Tobacco smoking has many harmful consequences on the oral mucosa and is one of the most important risk factors for oral cancer [11]. Early detection and screening of smokers are very essential. In the present study, 1 of the 767 smokers (0.13%) had squamous cell carcinoma. Thus, the implementation of regular dental services and care and health education is essential in high-risk patients [5].

According to the present study, the prevalence of OML is more in smokers as compared with non-smokers. We also evaluate the association of age and gender on oral mucosal lesions but did not find any correlation between age and gender. The results of another study showed that smoking and age are significant risk factors for OMLs [4].

Mathew Al, et al. in their study, found that the most prevalent normal variations and oral lesions were Fordyce granules, fissured tongue, frictional hyperkeratosis, smoker’s palates [8]. In our study, we found pigmented lesions (smoker’s melanosis) and white lesions (leukoplakia) were more prevalent. We did not evaluate the oral mucosal developmental anomalies.
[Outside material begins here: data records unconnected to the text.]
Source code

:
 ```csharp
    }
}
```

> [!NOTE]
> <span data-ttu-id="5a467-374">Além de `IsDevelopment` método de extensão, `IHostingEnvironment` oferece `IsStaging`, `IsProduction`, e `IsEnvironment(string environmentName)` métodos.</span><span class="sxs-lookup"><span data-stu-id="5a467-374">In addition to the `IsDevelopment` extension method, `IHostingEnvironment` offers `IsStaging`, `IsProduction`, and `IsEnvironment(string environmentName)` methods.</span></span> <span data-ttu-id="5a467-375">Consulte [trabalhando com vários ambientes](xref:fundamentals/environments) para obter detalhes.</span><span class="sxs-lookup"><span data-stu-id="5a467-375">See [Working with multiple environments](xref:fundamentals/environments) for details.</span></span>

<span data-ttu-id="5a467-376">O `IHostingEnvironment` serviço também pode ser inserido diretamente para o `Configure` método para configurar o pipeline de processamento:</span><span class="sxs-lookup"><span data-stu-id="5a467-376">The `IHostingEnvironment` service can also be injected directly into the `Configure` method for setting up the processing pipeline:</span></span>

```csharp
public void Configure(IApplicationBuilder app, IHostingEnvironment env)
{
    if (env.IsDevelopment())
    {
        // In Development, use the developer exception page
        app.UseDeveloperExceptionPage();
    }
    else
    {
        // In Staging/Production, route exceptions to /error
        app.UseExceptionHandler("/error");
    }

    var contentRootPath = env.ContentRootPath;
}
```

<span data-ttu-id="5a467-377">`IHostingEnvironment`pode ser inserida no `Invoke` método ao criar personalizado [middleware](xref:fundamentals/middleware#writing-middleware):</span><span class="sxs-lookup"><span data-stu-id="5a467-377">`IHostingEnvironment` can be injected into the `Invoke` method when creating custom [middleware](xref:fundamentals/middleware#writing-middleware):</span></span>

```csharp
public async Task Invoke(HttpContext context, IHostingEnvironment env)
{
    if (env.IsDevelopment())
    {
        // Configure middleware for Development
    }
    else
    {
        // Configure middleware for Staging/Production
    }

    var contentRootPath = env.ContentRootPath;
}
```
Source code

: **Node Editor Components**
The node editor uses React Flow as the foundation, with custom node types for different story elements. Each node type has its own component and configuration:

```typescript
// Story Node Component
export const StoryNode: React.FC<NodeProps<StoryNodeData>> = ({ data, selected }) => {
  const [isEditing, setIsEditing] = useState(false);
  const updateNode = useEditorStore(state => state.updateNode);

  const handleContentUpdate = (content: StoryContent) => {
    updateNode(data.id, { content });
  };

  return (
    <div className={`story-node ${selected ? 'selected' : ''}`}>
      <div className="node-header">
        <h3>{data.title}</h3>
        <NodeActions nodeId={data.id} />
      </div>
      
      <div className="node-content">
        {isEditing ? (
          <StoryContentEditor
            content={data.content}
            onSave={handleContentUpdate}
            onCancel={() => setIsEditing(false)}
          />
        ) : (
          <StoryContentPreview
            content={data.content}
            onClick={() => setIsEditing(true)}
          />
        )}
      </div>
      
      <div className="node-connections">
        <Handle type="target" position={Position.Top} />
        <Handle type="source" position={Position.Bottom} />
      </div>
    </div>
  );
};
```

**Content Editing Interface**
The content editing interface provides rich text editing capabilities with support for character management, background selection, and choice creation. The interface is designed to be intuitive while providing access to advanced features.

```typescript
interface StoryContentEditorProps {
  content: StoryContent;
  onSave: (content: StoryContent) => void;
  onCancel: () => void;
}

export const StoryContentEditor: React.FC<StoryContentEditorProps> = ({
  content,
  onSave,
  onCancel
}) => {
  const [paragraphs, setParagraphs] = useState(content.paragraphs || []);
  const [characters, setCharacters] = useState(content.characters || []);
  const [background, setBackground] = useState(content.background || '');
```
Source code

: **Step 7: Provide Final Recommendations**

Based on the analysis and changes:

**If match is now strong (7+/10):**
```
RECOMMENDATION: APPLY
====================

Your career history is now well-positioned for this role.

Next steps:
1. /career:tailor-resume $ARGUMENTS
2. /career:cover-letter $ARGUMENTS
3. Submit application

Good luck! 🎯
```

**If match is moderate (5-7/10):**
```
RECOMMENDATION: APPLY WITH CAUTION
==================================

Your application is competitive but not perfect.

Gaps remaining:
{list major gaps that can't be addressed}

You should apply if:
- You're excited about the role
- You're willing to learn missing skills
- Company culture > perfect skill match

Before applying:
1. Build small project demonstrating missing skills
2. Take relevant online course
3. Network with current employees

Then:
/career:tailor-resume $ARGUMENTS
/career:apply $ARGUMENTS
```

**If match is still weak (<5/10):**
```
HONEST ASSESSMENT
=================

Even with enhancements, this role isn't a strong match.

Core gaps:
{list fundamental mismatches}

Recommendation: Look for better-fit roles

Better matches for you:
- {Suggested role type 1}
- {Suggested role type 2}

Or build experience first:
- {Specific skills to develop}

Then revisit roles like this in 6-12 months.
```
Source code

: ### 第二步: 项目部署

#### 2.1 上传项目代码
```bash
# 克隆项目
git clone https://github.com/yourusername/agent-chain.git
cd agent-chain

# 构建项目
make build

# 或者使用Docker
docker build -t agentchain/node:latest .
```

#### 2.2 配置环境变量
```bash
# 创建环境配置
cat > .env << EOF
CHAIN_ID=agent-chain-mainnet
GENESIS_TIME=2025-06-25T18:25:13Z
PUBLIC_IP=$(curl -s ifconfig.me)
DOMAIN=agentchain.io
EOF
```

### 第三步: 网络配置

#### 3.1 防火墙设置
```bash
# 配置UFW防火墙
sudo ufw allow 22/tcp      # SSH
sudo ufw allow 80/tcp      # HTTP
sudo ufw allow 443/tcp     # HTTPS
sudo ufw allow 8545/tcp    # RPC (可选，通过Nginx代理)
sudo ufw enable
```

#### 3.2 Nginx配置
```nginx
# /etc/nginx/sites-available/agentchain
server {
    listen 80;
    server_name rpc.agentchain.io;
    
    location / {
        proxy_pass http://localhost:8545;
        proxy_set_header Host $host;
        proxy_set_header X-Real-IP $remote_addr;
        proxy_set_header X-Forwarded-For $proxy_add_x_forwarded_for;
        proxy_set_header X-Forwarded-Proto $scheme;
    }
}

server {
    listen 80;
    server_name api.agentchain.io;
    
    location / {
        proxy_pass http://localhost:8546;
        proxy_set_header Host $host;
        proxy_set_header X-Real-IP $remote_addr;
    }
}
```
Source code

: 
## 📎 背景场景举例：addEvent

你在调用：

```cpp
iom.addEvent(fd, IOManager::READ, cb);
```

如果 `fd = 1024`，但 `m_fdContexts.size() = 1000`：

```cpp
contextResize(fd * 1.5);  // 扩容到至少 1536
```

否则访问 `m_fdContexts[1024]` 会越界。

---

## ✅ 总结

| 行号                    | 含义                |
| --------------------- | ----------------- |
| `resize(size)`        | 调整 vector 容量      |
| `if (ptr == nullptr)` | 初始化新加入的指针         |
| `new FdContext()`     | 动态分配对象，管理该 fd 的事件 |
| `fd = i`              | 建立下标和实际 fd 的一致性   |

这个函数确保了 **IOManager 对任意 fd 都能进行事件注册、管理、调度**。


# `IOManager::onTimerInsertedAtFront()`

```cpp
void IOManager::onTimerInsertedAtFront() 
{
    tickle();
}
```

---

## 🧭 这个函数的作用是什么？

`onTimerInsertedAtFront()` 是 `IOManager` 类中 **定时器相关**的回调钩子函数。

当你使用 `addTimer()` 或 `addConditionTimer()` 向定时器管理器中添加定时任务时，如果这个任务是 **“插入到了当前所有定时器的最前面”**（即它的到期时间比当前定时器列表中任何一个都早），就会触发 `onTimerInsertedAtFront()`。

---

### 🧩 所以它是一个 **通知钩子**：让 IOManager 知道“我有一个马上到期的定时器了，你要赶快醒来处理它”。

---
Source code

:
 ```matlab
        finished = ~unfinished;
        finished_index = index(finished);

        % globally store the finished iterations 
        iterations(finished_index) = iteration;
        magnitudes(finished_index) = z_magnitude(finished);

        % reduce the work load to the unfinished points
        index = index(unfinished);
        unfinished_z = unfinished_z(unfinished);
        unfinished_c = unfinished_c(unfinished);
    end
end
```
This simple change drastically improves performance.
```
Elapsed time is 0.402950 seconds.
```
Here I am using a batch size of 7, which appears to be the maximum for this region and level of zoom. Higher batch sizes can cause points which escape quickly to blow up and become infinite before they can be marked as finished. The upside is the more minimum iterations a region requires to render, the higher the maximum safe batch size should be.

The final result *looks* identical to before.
The prevalence of oral cancer in our study was 0.13%. Another study by Lay KM, et al. concluded that the prevalence of oral cancer is 0.03% with smoking [9]. After analyzing the data, we concluded that OMLs are significantly more common in smokers in Jeddah Saudi Arabia. Fatemeh Ahmadi performed one study on the prevalence of OMLs in smokers and non-smoker in Hamadan (Iran) and found a large number of oral mucosal lesions in smokers that had a strong correlation with smoking [1]. Leukoplakia was more frequently observed in subjects with smoking habits. As in many other studies, our study also supports an association between smoking habits and leukoplakia [12]. After analyzing the data, we concluded that OMLs are significantly more common in smokers. According to the literature, these outcomes were the same as in other studies [13-16]. Dentists must be aware of the effect of smoking on the development of oral pathologic lesions and encourage smokers to quit the habit [17]. Tobacco smoking increases the number of aneuploid nuclei in the oral epithelium and causes oral malignant and premalignant lesions. Therefore, an inspection of the oral cavity to find lesions caused by tobacco is a good way to initiate tobacco cessation. Thus, the oral mucosa should be examined carefully, especially in smokers, even if the patients did not attend with the complaint of oral lesions. In this study, we selected only cigarette smokers and did not evaluate other habits such as alcohol and tobacco chewing. In another study, OMLs differed according to some habits but were most prevalent in smokers [18]. Therefore, close follow-up and systematic evaluation are more necessary in smokers. It is also necessary to educate oral hygienists, dentists, and medical specialists about how to treat smokers [18].

Conclusion

The results of the present study provide important information about the prevalence of oral mucosal lesions among patients who had a smoking habit in Jeddah, Saudi Arabia. The information presented in this study adds to our understanding of the common oral mucosal lesions occurring in smokers. White, pigmented lesions were the most common types of oral mucosal lesions reported in smokers. Efforts to increase patient awareness of the oral effects of smoking and to eliminate the smoking habit are needed to improve oral and general health. The results of this study should serve as the basis for a larger, nation-wide survey of oral lesions.

Declarations

Conflicts of Interest

The authors declared no potential conflicts of interest with respect to the research, authorship, and/or publication of this article.

Acknowledgment

We would like to pay a special thanks to dental students, Rotana Ahmed Hafiz and Hanan Abdulkareem Marghalani from King Abdulaziz University Jeddah, KSA for their contribution to data collection.